150th Anniversary Common Reading Program
Sponsored by West Chester University's Frederick Douglass Institute
Narrative of the Life of Frederick Douglass: An American Slave, Written by Himself (1st Edition, Published in 1845)
West Chester University is pleased to announce the Narrative of the Life of Frederick Douglass: An American Slave, as the University's common reading for all students for the 150th Anniversary Celebration Winter 2021-Spring 2022. It serves to educate students on the life and legacy of Frederick Douglass and his connection to West Chester University.
Upcoming Programs and courses related to the life and legacy of Frederick Douglass:
- The annual Dr. Clifford E. DeBaptiste-Frederick Douglass Lecture Series
- Frederick Douglass Institute 25th Plus Anniversary (Date: TBA)
- Lincoln- Douglass Debate, March 22-23, 2021
Purpose of a Common Reading
The practice of assigning students a "common reading" has been a popular practice on college campuses for well over a decade, as it provides the opportunity to bring people closer together as a community and create a common ground for discussions. Many universities have used their common reading selections to serve as an opportunity to engage students from different backgrounds in constructive dialogue on key social topics spanning U.S. diversity and global issues.
About Frederick Douglass
Though born into slavery around 1818, Frederick Douglass would become one of the world's foremost champions of human freedom. A self-taught man, his life as an author, orator, newspaper editor, U.S. Colored Troops Recruiter, and U.S. Ambassador to Haiti stood as a counter-example to the then largely held belief that enslaved people did not possess the intellectual capacity to live in freedom alongside their white counterparts. Although posterity primarily aligns him with the abolition of slavery, Douglass firmly believed in the equality of all people regardless of race, gender and creed. Douglass and the Commonwealth of Pennsylvania share a long and storied history together. As noted on the statue, Douglass delivered his final speech at West Chester University of Pennsylvania on February 1, 1895.

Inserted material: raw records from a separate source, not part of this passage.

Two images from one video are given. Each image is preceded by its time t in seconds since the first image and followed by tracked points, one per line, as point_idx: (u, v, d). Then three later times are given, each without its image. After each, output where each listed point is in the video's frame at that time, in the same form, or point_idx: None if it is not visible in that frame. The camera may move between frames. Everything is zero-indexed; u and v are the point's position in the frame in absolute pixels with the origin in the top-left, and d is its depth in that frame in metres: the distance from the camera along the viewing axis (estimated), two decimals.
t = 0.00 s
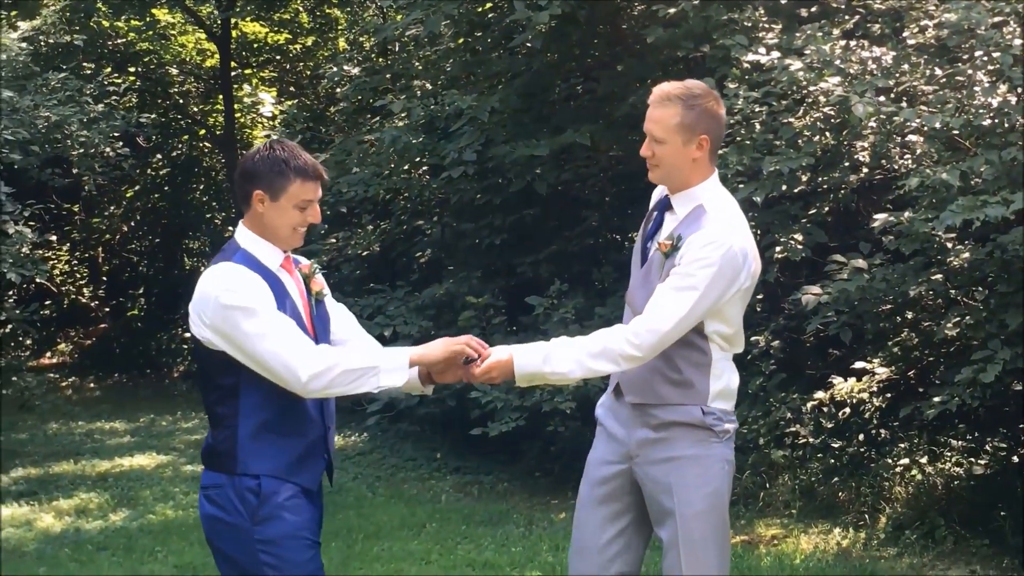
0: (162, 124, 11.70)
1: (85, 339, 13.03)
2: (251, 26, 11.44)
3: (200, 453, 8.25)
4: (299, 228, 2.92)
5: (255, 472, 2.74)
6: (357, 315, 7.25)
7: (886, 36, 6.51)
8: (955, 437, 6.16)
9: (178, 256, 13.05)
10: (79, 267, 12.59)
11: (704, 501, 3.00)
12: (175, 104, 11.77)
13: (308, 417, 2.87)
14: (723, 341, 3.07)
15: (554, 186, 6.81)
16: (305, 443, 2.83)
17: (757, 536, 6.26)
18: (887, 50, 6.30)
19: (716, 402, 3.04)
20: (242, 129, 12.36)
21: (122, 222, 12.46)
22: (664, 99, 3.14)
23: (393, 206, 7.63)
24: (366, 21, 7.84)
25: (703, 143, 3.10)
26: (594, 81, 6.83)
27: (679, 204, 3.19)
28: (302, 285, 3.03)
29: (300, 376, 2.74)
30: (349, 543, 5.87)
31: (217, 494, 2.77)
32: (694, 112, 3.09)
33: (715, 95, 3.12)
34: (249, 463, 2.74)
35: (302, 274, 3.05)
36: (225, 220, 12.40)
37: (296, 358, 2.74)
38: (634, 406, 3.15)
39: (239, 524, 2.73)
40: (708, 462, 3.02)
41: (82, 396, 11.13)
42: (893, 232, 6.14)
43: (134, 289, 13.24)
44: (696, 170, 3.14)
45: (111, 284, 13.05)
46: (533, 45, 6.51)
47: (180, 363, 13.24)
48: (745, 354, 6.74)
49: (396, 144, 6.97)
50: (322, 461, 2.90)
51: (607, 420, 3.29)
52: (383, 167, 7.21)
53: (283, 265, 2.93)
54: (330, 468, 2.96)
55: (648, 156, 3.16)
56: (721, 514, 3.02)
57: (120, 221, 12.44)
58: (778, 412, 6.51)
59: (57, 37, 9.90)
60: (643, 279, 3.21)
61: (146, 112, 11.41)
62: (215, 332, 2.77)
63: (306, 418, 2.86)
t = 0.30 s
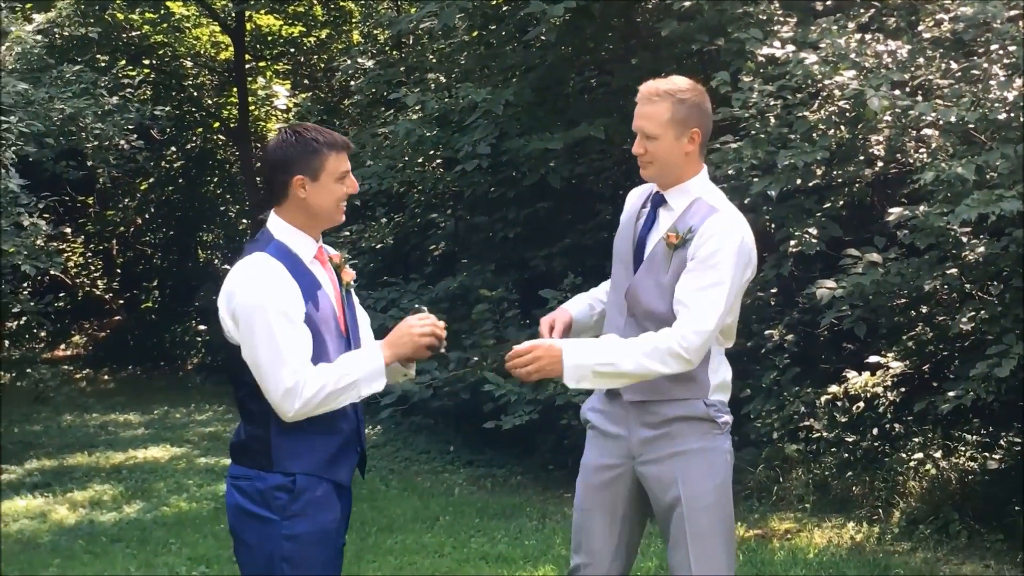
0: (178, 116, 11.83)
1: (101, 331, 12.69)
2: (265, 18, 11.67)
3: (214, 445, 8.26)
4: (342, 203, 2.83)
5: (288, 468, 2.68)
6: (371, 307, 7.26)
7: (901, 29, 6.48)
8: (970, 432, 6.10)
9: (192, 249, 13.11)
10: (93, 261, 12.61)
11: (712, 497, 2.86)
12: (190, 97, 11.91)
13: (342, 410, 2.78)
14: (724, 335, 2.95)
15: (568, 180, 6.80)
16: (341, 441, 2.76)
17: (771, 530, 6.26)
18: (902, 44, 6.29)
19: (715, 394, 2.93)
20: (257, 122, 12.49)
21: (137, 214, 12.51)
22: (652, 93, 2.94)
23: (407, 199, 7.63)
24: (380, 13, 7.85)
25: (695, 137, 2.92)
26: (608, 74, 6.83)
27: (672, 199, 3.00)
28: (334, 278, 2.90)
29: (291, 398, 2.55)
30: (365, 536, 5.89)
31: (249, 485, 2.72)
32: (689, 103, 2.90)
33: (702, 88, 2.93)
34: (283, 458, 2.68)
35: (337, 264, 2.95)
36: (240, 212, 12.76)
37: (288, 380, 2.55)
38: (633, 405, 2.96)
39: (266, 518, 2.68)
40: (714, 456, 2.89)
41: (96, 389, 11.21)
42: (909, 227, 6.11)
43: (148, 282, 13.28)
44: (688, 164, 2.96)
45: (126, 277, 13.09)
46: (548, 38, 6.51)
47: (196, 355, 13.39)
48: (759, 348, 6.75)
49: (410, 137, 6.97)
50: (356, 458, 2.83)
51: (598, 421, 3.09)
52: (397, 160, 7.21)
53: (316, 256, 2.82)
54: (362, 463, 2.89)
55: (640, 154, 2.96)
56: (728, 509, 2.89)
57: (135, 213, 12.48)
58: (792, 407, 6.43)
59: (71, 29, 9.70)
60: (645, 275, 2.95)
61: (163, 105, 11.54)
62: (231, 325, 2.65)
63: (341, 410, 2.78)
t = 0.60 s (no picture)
0: (184, 109, 11.91)
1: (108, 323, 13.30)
2: (271, 11, 11.83)
3: (219, 438, 8.25)
4: (374, 209, 2.86)
5: (301, 467, 2.68)
6: (376, 301, 7.25)
7: (908, 23, 6.46)
8: (975, 426, 6.15)
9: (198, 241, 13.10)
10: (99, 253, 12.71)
11: (689, 488, 2.99)
12: (196, 90, 12.03)
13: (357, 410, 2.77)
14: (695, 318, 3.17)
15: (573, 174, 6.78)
16: (355, 442, 2.75)
17: (776, 524, 6.27)
18: (909, 37, 6.26)
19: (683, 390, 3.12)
20: (262, 115, 12.57)
21: (142, 207, 12.37)
22: (596, 90, 3.09)
23: (412, 192, 7.62)
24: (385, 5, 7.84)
25: (644, 127, 3.08)
26: (614, 68, 6.82)
27: (633, 191, 3.13)
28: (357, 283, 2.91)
29: (262, 406, 2.55)
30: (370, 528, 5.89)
31: (263, 482, 2.72)
32: (638, 96, 3.06)
33: (646, 82, 3.11)
34: (297, 457, 2.68)
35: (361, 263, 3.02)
36: (246, 205, 12.74)
37: (267, 389, 2.55)
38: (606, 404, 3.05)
39: (279, 517, 2.68)
40: (687, 449, 3.04)
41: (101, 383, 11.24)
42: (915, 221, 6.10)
43: (154, 274, 13.30)
44: (638, 156, 3.11)
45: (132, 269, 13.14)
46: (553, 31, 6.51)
47: (201, 347, 13.36)
48: (764, 342, 6.76)
49: (415, 130, 6.94)
50: (372, 461, 2.83)
51: (565, 421, 3.14)
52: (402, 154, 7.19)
53: (341, 256, 2.84)
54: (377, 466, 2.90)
55: (591, 146, 3.07)
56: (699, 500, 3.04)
57: (140, 206, 12.34)
58: (797, 400, 6.43)
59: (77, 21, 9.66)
60: (630, 268, 3.03)
61: (168, 97, 11.56)
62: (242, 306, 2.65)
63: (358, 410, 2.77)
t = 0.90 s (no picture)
0: (185, 101, 12.08)
1: (109, 314, 13.59)
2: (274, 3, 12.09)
3: (222, 431, 8.24)
4: (388, 197, 2.87)
5: (309, 453, 2.72)
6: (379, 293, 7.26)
7: (911, 16, 6.45)
8: (978, 419, 6.14)
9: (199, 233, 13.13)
10: (102, 244, 12.56)
11: (685, 475, 3.03)
12: (199, 81, 12.21)
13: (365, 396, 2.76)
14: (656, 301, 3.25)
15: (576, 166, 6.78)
16: (364, 427, 2.76)
17: (778, 517, 6.27)
18: (912, 30, 6.23)
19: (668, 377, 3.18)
20: (264, 107, 12.58)
21: (144, 198, 12.43)
22: (542, 82, 3.14)
23: (416, 185, 7.61)
24: None
25: (592, 115, 3.10)
26: (617, 61, 6.82)
27: (594, 180, 3.13)
28: (382, 271, 2.94)
29: (245, 366, 2.61)
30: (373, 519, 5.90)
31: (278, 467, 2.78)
32: (582, 85, 3.10)
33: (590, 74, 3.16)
34: (304, 443, 2.72)
35: (391, 255, 3.00)
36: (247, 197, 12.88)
37: (252, 348, 2.61)
38: (605, 392, 3.04)
39: (290, 502, 2.73)
40: (680, 436, 3.08)
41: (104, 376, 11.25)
42: (919, 214, 6.08)
43: (156, 267, 13.29)
44: (588, 143, 3.12)
45: (134, 261, 13.15)
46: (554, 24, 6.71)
47: (203, 339, 13.16)
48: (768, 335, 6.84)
49: (418, 122, 6.94)
50: (385, 445, 2.82)
51: (561, 413, 3.09)
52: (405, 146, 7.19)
53: (361, 242, 2.89)
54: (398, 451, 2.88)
55: (540, 135, 3.08)
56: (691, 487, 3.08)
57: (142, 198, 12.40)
58: (800, 393, 6.42)
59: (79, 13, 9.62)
60: (614, 257, 3.04)
61: (170, 89, 11.80)
62: (250, 275, 2.74)
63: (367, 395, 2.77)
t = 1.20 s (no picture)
0: (190, 93, 12.01)
1: (115, 306, 13.73)
2: None
3: (227, 422, 8.25)
4: (396, 198, 2.86)
5: (309, 436, 2.79)
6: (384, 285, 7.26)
7: (918, 8, 6.41)
8: (983, 411, 6.15)
9: (205, 226, 13.25)
10: (107, 237, 13.01)
11: (686, 466, 2.97)
12: (204, 74, 12.17)
13: (366, 379, 2.82)
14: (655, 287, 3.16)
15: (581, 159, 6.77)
16: (363, 409, 2.80)
17: (784, 509, 6.27)
18: (918, 22, 6.17)
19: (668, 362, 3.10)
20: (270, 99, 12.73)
21: (149, 190, 12.60)
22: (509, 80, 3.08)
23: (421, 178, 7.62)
24: None
25: (563, 104, 3.05)
26: (623, 54, 6.83)
27: (575, 169, 3.07)
28: (398, 261, 2.93)
29: (262, 352, 2.71)
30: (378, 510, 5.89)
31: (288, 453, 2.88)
32: (551, 79, 3.05)
33: (558, 69, 3.11)
34: (305, 427, 2.80)
35: (411, 246, 2.95)
36: (252, 189, 12.89)
37: (264, 335, 2.71)
38: (606, 383, 2.95)
39: (296, 485, 2.83)
40: (681, 425, 3.01)
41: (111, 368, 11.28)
42: (923, 206, 6.03)
43: (161, 259, 13.55)
44: (565, 134, 3.07)
45: (140, 254, 13.50)
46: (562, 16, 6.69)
47: (208, 331, 13.28)
48: (773, 328, 6.87)
49: (424, 114, 6.93)
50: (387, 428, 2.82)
51: (563, 406, 3.00)
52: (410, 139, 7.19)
53: (375, 231, 2.91)
54: (408, 436, 2.89)
55: (514, 134, 3.03)
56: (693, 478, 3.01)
57: (147, 189, 12.58)
58: (805, 385, 6.45)
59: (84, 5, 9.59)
60: (602, 247, 2.99)
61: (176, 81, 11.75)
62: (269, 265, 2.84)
63: (368, 379, 2.82)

A few of the many famous quotes of Frederick Douglass that still ring true today:
"I would unite with anyone to do right and with nobody to do wrong."
"It is easier to build strong children than to repair broken men"
"Without struggle, there is no progress"
"Where justice is denied, where poverty is enforced, where ignorance prevails, and where any one class is made to feel that society is an organized conspiracy to oppress, rob and degrade them, neither persons nor property will be safe."
"Some know the value of education by having it. I knew its value by not having it."
~ Frederick Douglass
WCU Douglass Historical Landmark (June 27, 2008)
Under the guidance and leadership of Dr. C. James Trotman (Professor Emeritus), the Frederick Douglass Institute (FDI) of West Chester University was named as a national historical landmark. The National Park Services (NPS) and the National Underground Railroad Network to Freedom (UGRR) recognized the Frederick Douglass Institute (FDI) for making significant contributions to the understanding of the Underground Railroad and its connection and contributions to American and African American History.
WCU's Frederick Douglass Institute
The mission of the Frederick Douglass Institute at West Chester University of Pennsylvania (FDI) is to maintain the legacy of the great abolitionist, orator, and statesman Frederick Douglass before the campus community, local community, region, and the nation through the highest quality of academic programming that promotes excellence in scholarship, teaching, and institutional advancement. Consistent with its mission, and with the mission, vision, and values of the university, the Institute is an educational and cultural resource for advancing multicultural studies across the curriculum and for deepening the intellectual heritage of Frederick Douglass, the former slave, distinguished orator, journalist, author, and statesman. Douglass, who was a frequent visitor to the West Chester area, gave his last public lecture on West Chester's campus on February 1, 1895, just nineteen days before his death.
Guided by the spirit of Douglass and his legacy, the Institute aims to create opportunities to build a better community for all of us to fulfill our destiny as human beings. Perhaps Douglass himself put it best when on October 1, 1865, at the inauguration of an Institute named for him in Baltimore, Maryland, Douglass said that the mission of that Institute was, in part, "to be a dispenser of knowledge," and "a radiator of light." Douglass also declared in his remarks that "In a word, we dedicate this Institution to virtue, temperance, truth, liberty, and justice." Through the leadership of WCU, there are Frederick Douglass Institutes at all fourteen campuses of the Pennsylvania State Universities System. Collectively the Frederick Douglass Institutes at all 14 campuses of the Pennsylvania State University System are known as the FDI Collaborative.